COMPLETE THE FOLLOWING
**A)** According to the article on Honolulu's rail project, how much promised federal money could the project lose if the Federal Transit Administration does not release it by Dec. 31?
**B)** List every organization or government body named in the article on Honolulu's rail project.

SELECTED PASSAGE
Honolulu transit chief Andrew Robbins acknowledged to a City Council committee Wednesday that his staff is now looking seriously at building the financially strapped rail project in phases, a move that may lead to construction halting short of Ala Moana or without 21 stations as has been envisioned for more than a decade.
The Honolulu Authority for Rapid Transportation is under the gun to come up with a new plan in the coming weeks on how it intends to cover the cost of what’s now projected to be a $10 billion project, or risk losing $250 million in promised federal funds that will lapse on Dec. 31 if not released by the Federal Transit Administration.
Andrew Robbins, HART executive director and CEO, told members of the Council Budget Committee that discussions are already underway within the agency about a phased plan to help with the project’s financial issues.
“Right now, we are looking at a phased approached,” Robbins said. “We’ve built internally … what is called a cost-loaded schedule, which is the tool that we’re going to use to determine different options of phasing. You know — how far beyond Middle Street can we go? Do we delete stations? There’s different permutations and we’re looking at all the ones that make sense and understand, based on available funding, how far can we go on each phase?”
A contract could be worked out that allows for the project only to be built incrementally so that no segment is built without separate notices to proceed, Robbins said. Those separate approvals “would essentially be stop points along the way” for which a contractor would understand that for the project to proceed “would likely rely on whether there was additional funding coming into the project.”

RECORDED DATA
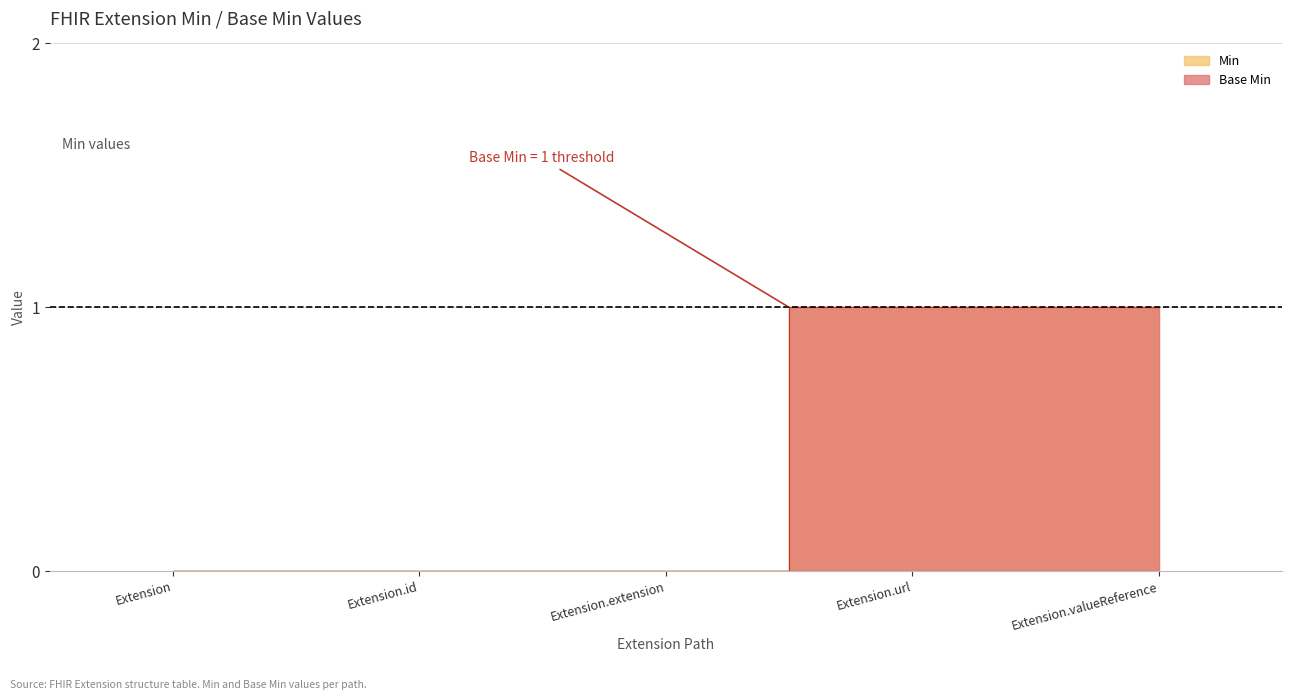

Rank the series by their maximum value, from highest to lowest.

Min, Base Min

LIST OF SOLUTIONS
**A)** $250 million

**B)**
- Honolulu City Council (its Budget Committee)
- Honolulu Authority for Rapid Transportation (HART)
- Federal Transit Administration